Some readers may have encountered the matrix exponential when studying differential equations. Consider the following first-order differential equation

\[\frac{d\mathbf{v}}{dt} = X\mathbf{v},\] \[\mathbf{v}(0) = \mathbf{v}_0,\]

where \(\mathbf{v}(t) \in \mathbb{R}^n\) and \(X\) is a fixed \(n \times n\) matrix. The solution of this equation is given by

\[\mathbf{v}(t) = e^{tX}\mathbf{v}_0,\]

which can be verified via proposition 2.4.

The Matrix Logarithm

We also want to define an inverse function to the matrix exponential, which will be called the matrix logarithm. The text describes how this can be done by using techniques and knowledge about the logarithm of complex numbers. I’ll just state the resulting definition here.

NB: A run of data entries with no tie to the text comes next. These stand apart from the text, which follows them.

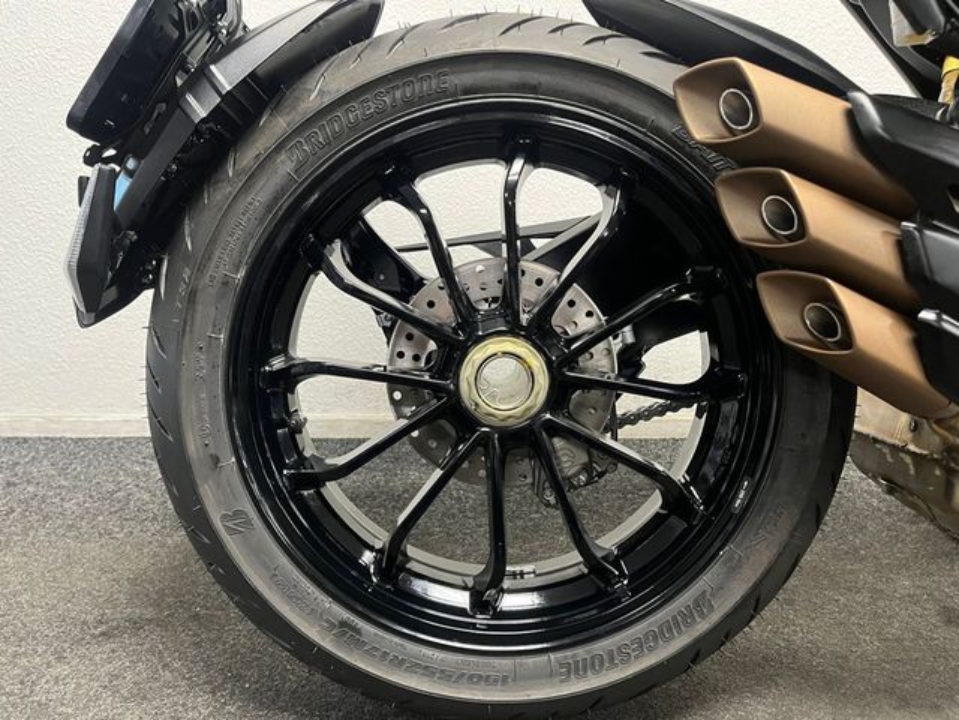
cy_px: 360
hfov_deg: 67.3
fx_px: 720
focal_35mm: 26
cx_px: 480
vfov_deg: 53.1
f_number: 1.6
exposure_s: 1/50
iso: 500
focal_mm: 5.1
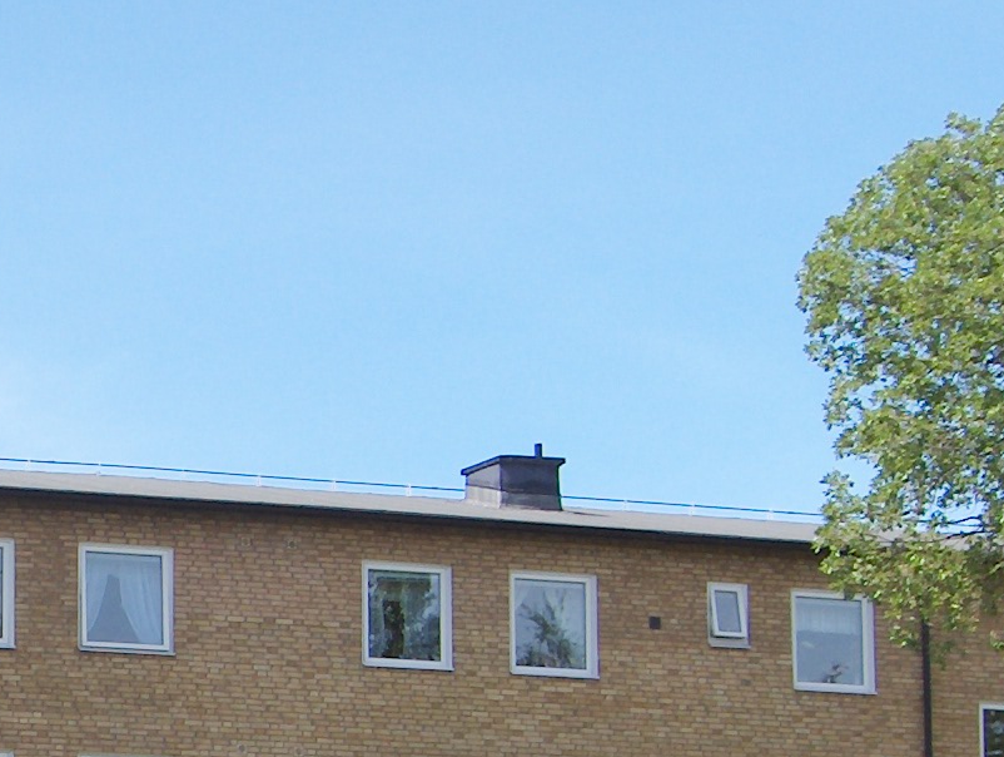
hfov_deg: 14.7
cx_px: -419
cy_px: 760
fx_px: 3660
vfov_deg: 11.7
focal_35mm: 126
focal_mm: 8
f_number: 4.8
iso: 100
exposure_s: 1/336
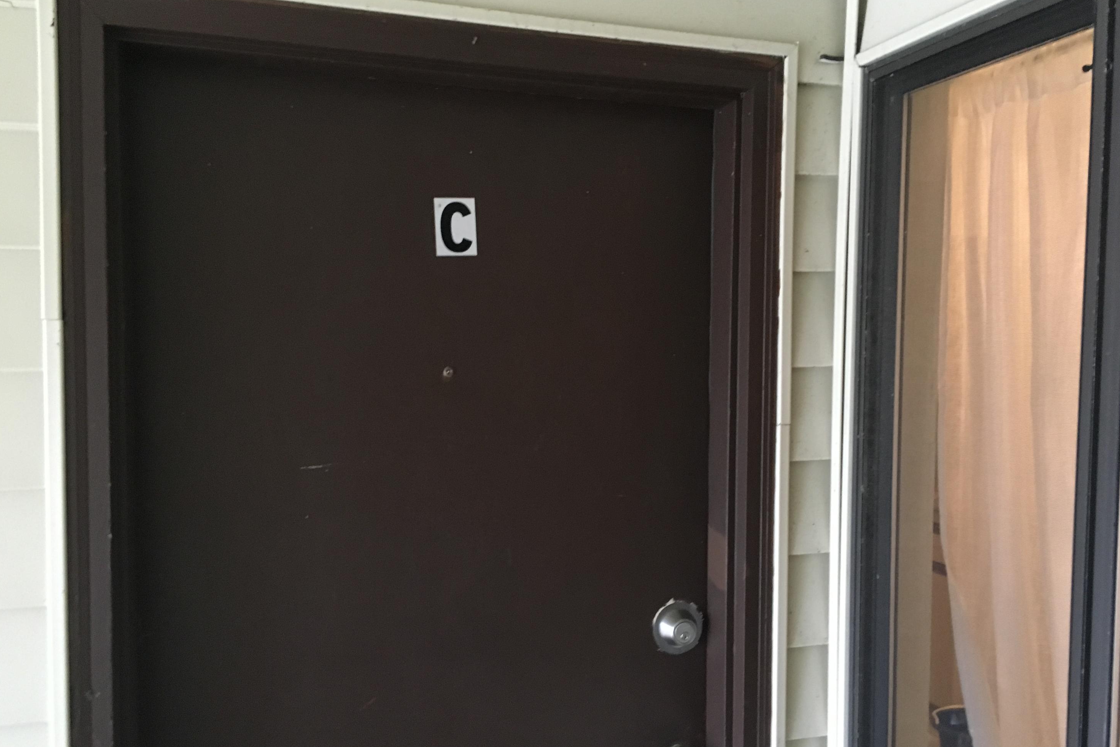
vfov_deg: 42.3
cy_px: 397
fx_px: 964
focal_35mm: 31
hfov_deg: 60.3
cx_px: 571
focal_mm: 4.15
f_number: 2.2
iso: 200
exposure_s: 1/15
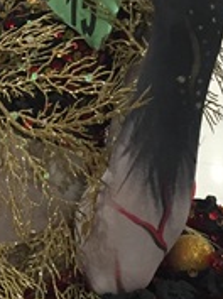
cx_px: -11
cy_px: 30
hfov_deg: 12.6
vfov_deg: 16.9
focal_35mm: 115
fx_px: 991
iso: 125
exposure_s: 1/33
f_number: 2.2
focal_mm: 4.15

Definition 3: For an \(n \times n\) matrix \(A\), define \(\log A\) by

\[\log A = \sum_{m=1}^\infty (-1)^{m+1} \frac{(A-I)^m}{m}\]

whenever the series converges.

Like the situation with complex numbers, this function cannot be defined for general matrices, as is formalized in the following theorem.

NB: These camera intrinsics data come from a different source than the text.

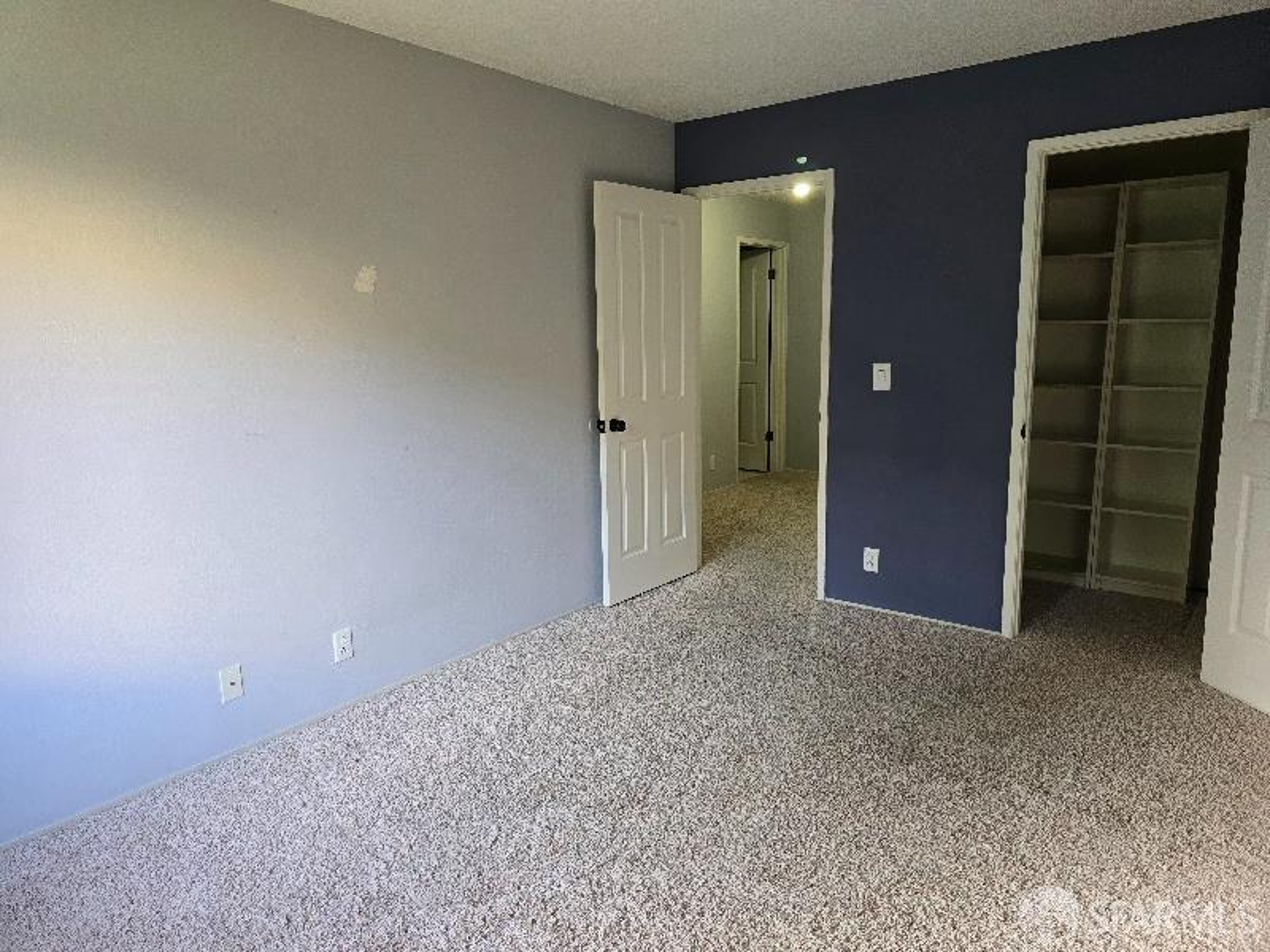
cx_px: 635
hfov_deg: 73.9
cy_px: 476
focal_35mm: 23
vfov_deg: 58.9
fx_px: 844
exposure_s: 1/120
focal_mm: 6.3
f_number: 1.7
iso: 400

Theorem 2.8. The function \(\log A\) is defined and continuous on the set of all \(n \times n\) complex matrices \(A\) with \(||A - I|| < 1\). For all \(A \in M_n(\mathbb{C})\) with \(||A - I|| < 1,\)

\[e^{\log A} = A.\]

For all \(X \in M_n(\mathbb{C})\) with \(||X|| < \log 2\), \(||e^X - I|| < 1\) and

\[\log e^X = X.\]

Finally, the following proposition gives us a way to upperbound the matrix logarithm by a function of the matrix’ Hilbert-Schmidt norm.

Proposition 2.9. There exists a constant \(c\) such that for all \(n \times n\) matrices \(B\) with \(||B|| < 1/2\), we have

\[||\log(I + B) - B|| \leq c ||B||^2.\]

This can be restated in a more concise way by

\[\log(I + B) = B + O(||B||^2).\]

Further Properties of the Exponential

This section introduces several key properties of the matrix exponential that will lead into the discussion of Lie algebras. The first is a familiar equation for those who have seen the Trotter product formula for quantum simulation algorithms.

Theorem 2.11 (Lie Product Formula). For all \(X, Y \in M_n(\mathbb{C})\), we have \[e^{X + Y} = \underset{m \rightarrow \infty}{\lim} \left( e^{X/m} e^{Y/m}\right)^m.\]

Theorem 2.12. For any \(X \in M_n(\mathbb{C})\), we have \[\det\left(e^X\right) = e^{\text{trace}(X)}.\]

Proposition 2.16. The exponential map is an infinitely differentiable map of \(M_n(\mathbb{C})\) into \(M_n(\mathbb{C})\).

Polar Decomposition

Finally, I summarize some quick notes on the polar decomposition of a matrix. The introduction to the topic as a generalization of polar decompositions for complex numbers was very interesting, so I suggest taking a look for people who want a better understanding of the topic.

Theorem 2.17. 1. Every \(A \in GL(n;\mathbb{C})\) can be written uniquely in the form \[A = UP\] where \(U\) is unitary and \(P\) is self-adjoint and positive. 2. Every self-adjoint positive matrix \(P\) can be written uniquely in the form \[P = e^X\] with \(X\) self-adjoint. Conversely, if \(X\) is self-adjoint, then \(e^X\) is self-adjoint and positive. 3. If we decompose each \(A \in GL(n;\mathbb{C})\) uniquely as \[A = Ue^X\] with \(U\) unitary and \(X\) self-adjoint, then \(U\) and \(X\) depend continuously on \(A\).